Un millier d’agriculteurs font route vers Paris pour exiger l'application de la loi EGalim

Les agriculteurs se mobilisaient mercredi matin, prévoyant de se masser aux portes de Paris à l'orée d'une journée de manifestation dans toute la France. L’objectif est de faire monter la pression sur des négociations commerciales avec la grande distribution, à l'appel des syndicats FNSEA et Jeunes Agriculteurs.

Plus de 1.000 tracteurs venus des régions Hauts-de-France, Normandie, Ile-de-France, Grand-Est, Centre-Val-de-Loire et Bourgogne-Franche-Comté devaient converger vers l'avenue Foch, quartier cossu dans l'ouest de Paris. Certains représentants syndicaux, critiques des accords de libéralisation commerciale de l'UE, qui augmentent les importations agricoles et alimentaires en France, ont demandé à rencontrer le président de la République.

Peu après 07H30, le trafic en région parisienne était élevé pour un jour de semaine, avec 250 km de bouchons cumulés, selon le site d'information aux usagers Sytadin. Mathieu Garnotel, qui exploite 130 hectares dans la Marne, est venu avec une vingtaine d'autres agriculteurs rejoindre les convois parisiens, mercredi matin à Coutevroult en Seine-et-Marne, près du péage sur l'A4. "Actuellement dans la Marne, un exploitant sur trois est à zéro ou en déficit, et l'année précédente nos revenus avaient baissé de 75% par rapport à la moyenne 2010-2014, à cause de la chute des prix, de la suppression des quotas (sucriers, NDLR) et de l'augmentation des charges (matériel et intrants plus chers, augmentation de la redevance pour pollution diffuse et de la taxe sur l'azote), on est pris dans un effet ciseau", explique-t-il.

Mardi soir, une cinquantaine d'agriculteurs de Loire-Atlantique et du Maine-et-Loire ont visé la coopérative Terrena et des grandes surfaces, à Ancenis (Loire-Atlantique), rapporte le quotidien Ouest-France mercredi.

Pression sur la grande distribution

La Loi Egalim, issue des Etats généraux de l'alimentation et mise en place en début d'année, était censée ramener du revenu dans les cours des fermes en rééquilibrant les relations commerciales, mais jusqu'ici les agriculteurs disent ne pas vraiment voir de différence. Les manifestants veulent donc mettre la pression sur la grande distribution et ses fournisseurs, alors que viennent de commencer les négociations commerciales annuelles qui fixent les prix pour un an.

"Nous voulons que les distributeurs jouent le jeu et ne fassent pas comme a fait Lidl il y dix jours, du steak haché à 6,75 euros le kilo, ce qui est un profond scandale.
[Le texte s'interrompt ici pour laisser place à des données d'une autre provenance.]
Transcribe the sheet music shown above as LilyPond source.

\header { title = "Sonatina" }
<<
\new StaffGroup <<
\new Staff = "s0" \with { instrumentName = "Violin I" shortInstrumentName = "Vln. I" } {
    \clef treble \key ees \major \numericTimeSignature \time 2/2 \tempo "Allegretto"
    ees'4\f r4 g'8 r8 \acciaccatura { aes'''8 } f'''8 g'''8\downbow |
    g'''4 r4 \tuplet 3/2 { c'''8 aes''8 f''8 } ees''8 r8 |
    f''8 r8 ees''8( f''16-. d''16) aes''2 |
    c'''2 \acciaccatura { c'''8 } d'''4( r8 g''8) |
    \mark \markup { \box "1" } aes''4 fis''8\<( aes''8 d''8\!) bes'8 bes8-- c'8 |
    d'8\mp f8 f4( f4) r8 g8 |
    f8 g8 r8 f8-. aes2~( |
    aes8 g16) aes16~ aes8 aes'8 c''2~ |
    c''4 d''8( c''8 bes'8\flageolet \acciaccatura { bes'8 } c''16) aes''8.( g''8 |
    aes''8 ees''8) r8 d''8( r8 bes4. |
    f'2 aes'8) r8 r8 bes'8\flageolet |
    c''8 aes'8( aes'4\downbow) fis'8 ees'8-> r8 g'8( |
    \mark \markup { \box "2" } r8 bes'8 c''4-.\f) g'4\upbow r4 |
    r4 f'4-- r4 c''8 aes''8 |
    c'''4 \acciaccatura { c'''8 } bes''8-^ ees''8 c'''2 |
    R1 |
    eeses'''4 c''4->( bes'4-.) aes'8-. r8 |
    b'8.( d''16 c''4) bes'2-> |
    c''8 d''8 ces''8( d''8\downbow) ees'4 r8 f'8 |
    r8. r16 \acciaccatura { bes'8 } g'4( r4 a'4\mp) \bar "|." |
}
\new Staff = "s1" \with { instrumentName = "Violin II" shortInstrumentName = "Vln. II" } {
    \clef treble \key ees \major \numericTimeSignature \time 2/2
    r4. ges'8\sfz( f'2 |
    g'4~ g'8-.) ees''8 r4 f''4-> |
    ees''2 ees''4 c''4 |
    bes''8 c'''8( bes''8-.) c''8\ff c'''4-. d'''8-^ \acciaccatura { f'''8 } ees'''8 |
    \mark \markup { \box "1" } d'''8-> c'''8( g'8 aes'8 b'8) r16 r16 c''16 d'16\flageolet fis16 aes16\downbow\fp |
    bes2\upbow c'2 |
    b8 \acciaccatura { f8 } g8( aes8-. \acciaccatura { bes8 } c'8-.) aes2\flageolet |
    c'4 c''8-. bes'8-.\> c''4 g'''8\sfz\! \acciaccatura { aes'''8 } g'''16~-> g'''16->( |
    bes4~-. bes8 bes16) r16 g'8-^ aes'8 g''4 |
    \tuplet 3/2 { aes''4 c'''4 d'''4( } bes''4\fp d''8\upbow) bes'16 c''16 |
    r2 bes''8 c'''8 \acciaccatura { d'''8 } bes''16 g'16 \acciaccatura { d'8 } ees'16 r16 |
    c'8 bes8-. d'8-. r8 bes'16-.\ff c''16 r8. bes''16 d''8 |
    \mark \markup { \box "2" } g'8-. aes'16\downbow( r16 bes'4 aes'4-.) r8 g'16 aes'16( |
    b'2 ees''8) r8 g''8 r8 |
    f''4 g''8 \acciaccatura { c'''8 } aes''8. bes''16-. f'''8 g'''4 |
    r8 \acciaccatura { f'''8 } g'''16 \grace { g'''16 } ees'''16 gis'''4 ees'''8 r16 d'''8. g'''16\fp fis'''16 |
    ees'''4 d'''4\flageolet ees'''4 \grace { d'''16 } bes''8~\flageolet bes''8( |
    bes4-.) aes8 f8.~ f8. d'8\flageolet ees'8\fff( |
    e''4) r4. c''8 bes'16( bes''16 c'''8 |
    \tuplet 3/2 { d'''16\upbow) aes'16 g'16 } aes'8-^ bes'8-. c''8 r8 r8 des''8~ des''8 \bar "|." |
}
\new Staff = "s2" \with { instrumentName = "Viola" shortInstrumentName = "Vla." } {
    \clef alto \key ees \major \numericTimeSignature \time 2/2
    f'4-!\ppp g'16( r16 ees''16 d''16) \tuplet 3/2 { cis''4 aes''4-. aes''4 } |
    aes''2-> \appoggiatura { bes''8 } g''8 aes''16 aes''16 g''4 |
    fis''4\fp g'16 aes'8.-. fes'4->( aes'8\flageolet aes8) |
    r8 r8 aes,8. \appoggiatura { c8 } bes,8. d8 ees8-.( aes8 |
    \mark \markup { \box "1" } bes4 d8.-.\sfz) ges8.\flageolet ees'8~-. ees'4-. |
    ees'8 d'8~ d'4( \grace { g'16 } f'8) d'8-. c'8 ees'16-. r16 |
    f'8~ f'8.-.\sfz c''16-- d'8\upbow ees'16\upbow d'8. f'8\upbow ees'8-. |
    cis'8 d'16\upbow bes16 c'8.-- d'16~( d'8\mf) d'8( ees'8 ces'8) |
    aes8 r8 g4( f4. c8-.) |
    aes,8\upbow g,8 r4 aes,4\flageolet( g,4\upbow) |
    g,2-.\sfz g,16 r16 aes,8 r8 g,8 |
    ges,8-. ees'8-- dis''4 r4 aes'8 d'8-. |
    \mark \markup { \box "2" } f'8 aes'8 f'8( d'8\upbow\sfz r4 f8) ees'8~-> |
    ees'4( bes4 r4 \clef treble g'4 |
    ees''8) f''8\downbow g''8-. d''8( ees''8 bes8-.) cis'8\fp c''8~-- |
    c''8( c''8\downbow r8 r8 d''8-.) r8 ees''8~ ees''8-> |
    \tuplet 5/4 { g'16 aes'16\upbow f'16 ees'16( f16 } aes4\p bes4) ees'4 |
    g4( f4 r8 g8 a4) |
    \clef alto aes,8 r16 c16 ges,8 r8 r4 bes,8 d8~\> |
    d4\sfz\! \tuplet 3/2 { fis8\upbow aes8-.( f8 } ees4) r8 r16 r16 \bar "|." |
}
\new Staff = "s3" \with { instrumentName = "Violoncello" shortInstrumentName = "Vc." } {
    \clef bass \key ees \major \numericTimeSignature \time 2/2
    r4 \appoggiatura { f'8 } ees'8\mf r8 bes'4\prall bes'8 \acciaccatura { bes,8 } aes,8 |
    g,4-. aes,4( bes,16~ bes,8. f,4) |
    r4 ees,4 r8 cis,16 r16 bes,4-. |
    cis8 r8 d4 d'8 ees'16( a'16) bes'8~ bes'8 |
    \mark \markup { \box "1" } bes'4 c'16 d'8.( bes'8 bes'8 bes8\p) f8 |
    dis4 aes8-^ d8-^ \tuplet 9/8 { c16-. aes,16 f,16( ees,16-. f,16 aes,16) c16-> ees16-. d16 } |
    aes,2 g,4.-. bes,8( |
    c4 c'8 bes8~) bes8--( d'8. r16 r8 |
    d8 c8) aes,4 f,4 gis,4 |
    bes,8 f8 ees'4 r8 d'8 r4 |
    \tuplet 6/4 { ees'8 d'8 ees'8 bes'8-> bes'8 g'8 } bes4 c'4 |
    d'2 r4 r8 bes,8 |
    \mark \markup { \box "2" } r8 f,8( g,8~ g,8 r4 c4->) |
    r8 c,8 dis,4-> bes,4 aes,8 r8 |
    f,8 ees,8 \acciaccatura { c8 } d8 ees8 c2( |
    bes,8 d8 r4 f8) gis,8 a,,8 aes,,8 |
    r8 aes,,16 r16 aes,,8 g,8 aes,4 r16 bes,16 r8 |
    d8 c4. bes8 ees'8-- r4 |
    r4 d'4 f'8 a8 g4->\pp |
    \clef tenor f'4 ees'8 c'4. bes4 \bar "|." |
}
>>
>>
C'est comme quand Carrefour avait fait le lait à 0,87 euro en bio l'année dernière", a expliqué à l'AFP Christiane Lambert, présidente de la FNSEA.

50 intrusions

En Rhône-Alpes, des agriculteurs de toute la région ont prévu de bloquer les accès autoroutiers de Lyon en trois points: au nord (Limonest), au sud (Ternay) et à l'est (Beynost). A chaque point, une cinquantaine de tracteurs devraient être positionnés, selon la FDSEA et les JA.

Le ministre de l'Agriculture Didier Guillaume a indiqué mardi à l'Assemblée nationale qu'il partageait les inquiétudes des agriculteurs qui "sont malmenés, qui sont montrés du doigt". "Depuis une dizaine de mois, c'est 50 intrusions dans des exploitations agricoles, dans des bâtiments d'élevage. Ce week-end encore, trois bâtiments ont brûlé, ce n'est pas acceptable !", a souligné le ministre.

Dans la nuit de vendredi à samedi dernier, trois incendies ont touché des exploitations laitières dans le secteur de Romans-sur-Isère (Drôme), tuant 30 bovins, selon la gendarmerie. Ces incendies n'ont pour l'heure pas été revendiqués.

En Auvergne, des agriculteurs viendront des quatre départements auvergnats (Cantal, Puy-de-Dôme, Haute-Loire et Allier), mais aussi de la Loire et de la Creuse pour une action dans la matinée sur l'A71 près de Clermont-Ferrand.

Des mobilisations sont également prévues à Toulouse et dans le Vaucluse, qui a prévu une "journée de deuil de l'agriculture vauclusienne".

"On devait y être, mais ce n'est pas possible, là il y a des gens en détresse. On a au moins 200 agriculteurs qui ont tout perdu, maison, exploitation et leur salaire pour l'année", a expliqué pour sa part Sylvain Audemard, de la FSDEA du Var, deux jours après des inondations catastrophiques qui ont frappé son département.